Please return all records verbatim, no pictures.

• _The data_:

+===+

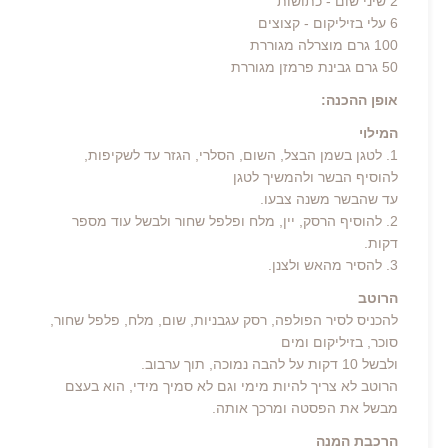
2 שיני שום - כתושות
6 עלי בזיליקום - קצוצים
100 גרם מוצרלה מגוררת
50 גרם גבינת פרמזן מגוררת
אופן ההכנה:
המילוי
1. לטגן בשמן הבצל, השום, הסלרי, הגזר עד לשקיפות,
להוסיף הבשר ולהמשיך לטגן
עד שהבשר משנה צבעו.
2. להוסיף הרסק, יין, מלח ופלפל שחור ולבשל עוד מספר
דקות.
3. להסיר מהאש ולצנן.
הרוטב
להכניס לסיר הפולפה, רסק עגבניות, שום, מלח, פלפל שחור,
סוכר, בזיליקום ומים
ולבשל 10 דקות על להבה נמוכה, תוך ערבוב.
הרוטב לא צריך להיות מימי וגם לא סמיך מידי, הוא בעצם
מבשל את הפסטה ומרכך אותה.
הרכבת המנה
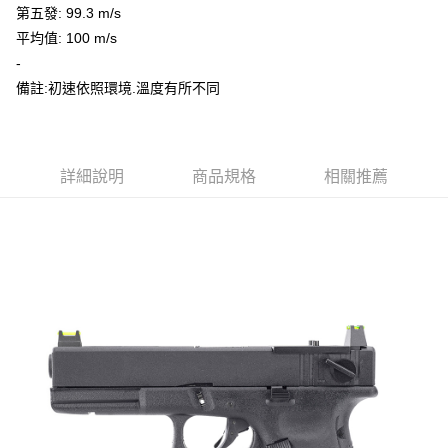
第五發: 99.3 m/s
平均值: 100 m/s
-
備註:初速依照環境.溫度有所不同
詳細說明
商品規格
相關推薦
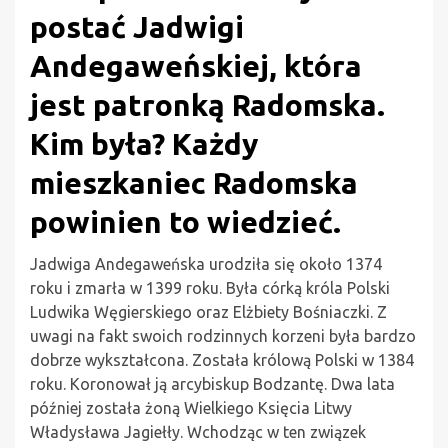
postać Jadwigi
Andegaweńskiej, która
jest patronką Radomska.
Kim była? Każdy
mieszkaniec Radomska
powinien to wiedzieć.
Jadwiga Andegaweńska urodziła się około 1374
roku i zmarła w 1399 roku. Była córką króla Polski
Ludwika Węgierskiego oraz Elżbiety Bośniaczki. Z
uwagi na fakt swoich rodzinnych korzeni była bardzo
dobrze wykształcona. Została królową Polski w 1384
roku. Koronował ją arcybiskup Bodzantę. Dwa lata
później została żoną Wielkiego Księcia Litwy
Władysława Jagiełły. Wchodząc w ten związek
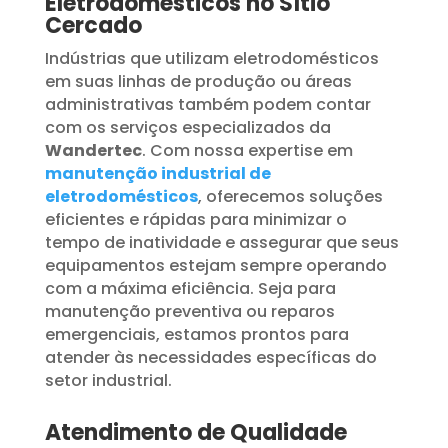
Eletrodomésticos no Sítio
Cercado
Indústrias que utilizam eletrodomésticos
em suas linhas de produção ou áreas
administrativas também podem contar
com os serviços especializados da
Wandertec
. Com nossa expertise em
manutenção industrial de
eletrodomésticos
, oferecemos soluções
eficientes e rápidas para minimizar o
tempo de inatividade e assegurar que seus
equipamentos estejam sempre operando
com a máxima eficiência. Seja para
manutenção preventiva ou reparos
emergenciais, estamos prontos para
atender às necessidades específicas do
setor industrial.
Atendimento de Qualidade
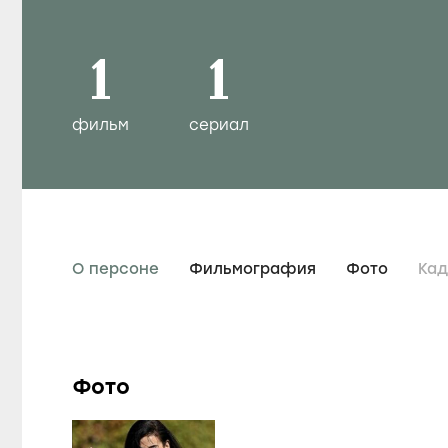
1
1
фильм
сериал
О персоне
Фильмография
Фото
Ка
Фото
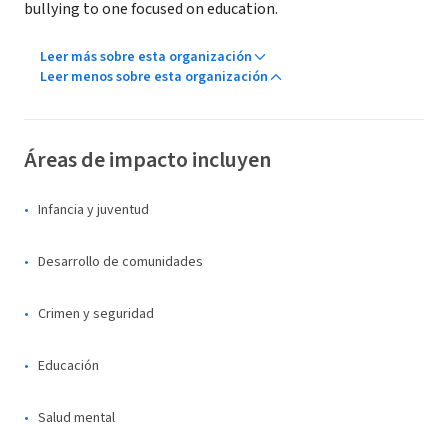
bullying to one focused on education.
Leer más sobre esta organización
Leer menos sobre esta organización
Áreas de impacto incluyen
Infancia y juventud
Desarrollo de comunidades
Crimen y seguridad
Educación
Salud mental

+===+

• _Your response_:
2 שיני שום - כתושות
6 עלי בזיליקום - קצוצים
100 גרם מוצרלה מגוררת
50 גרם גבינת פרמזן מגוררת
אופן ההכנה:
המילוי
1. לטגן בשמן הבצל, השום, הסלרי, הגזר עד לשקיפות,
להוסיף הבשר ולהמשיך לטגן
עד שהבשר משנה צבעו.
2. להוסיף הרסק, יין, מלח ופלפל שחור ולבשל עוד מספר
דקות.
3. להסיר מהאש ולצנן.
הרוטב
להכניס לסיר הפולפה, רסק עגבניות, שום, מלח, פלפל שחור,
סוכר, בזיליקום ומים
ולבשל 10 דקות על להבה נמוכה, תוך ערבוב.
הרוטב לא צריך להיות מימי וגם לא סמיך מידי, הוא בעצם
מבשל את הפסטה ומרכך אותה.
הרכבת המנה
第五發: 99.3 m/s
平均值: 100 m/s
-
備註:初速依照環境.溫度有所不同
詳細說明
商品規格
相關推薦
postać Jadwigi
Andegaweńskiej, która
jest patronką Radomska.
Kim była? Każdy
mieszkaniec Radomska
powinien to wiedzieć.
Jadwiga Andegaweńska urodziła się około 1374
roku i zmarła w 1399 roku. Była córką króla Polski
Ludwika Węgierskiego oraz Elżbiety Bośniaczki. Z
uwagi na fakt swoich rodzinnych korzeni była bardzo
dobrze wykształcona. Została królową Polski w 1384
roku. Koronował ją arcybiskup Bodzantę. Dwa lata
później została żoną Wielkiego Księcia Litwy
Władysława Jagiełły. Wchodząc w ten związek
Eletrodomésticos no Sítio
Cercado
Indústrias que utilizam eletrodomésticos
em suas linhas de produção ou áreas
administrativas também podem contar
com os serviços especializados da
Wandertec
. Com nossa expertise em
manutenção industrial de
eletrodomésticos
, oferecemos soluções
eficientes e rápidas para minimizar o
tempo de inatividade e assegurar que seus
equipamentos estejam sempre operando
com a máxima eficiência. Seja para
manutenção preventiva ou reparos
emergenciais, estamos prontos para
atender às necessidades específicas do
setor industrial.
Atendimento de Qualidade
1
1
фильм
сериал
О персоне
Фильмография
Фото
Ка
Фото
bullying to one focused on education.
Leer más sobre esta organización
Leer menos sobre esta organización
Áreas de impacto incluyen
Infancia y juventud
Desarrollo de comunidades
Crimen y seguridad
Educación
Salud mental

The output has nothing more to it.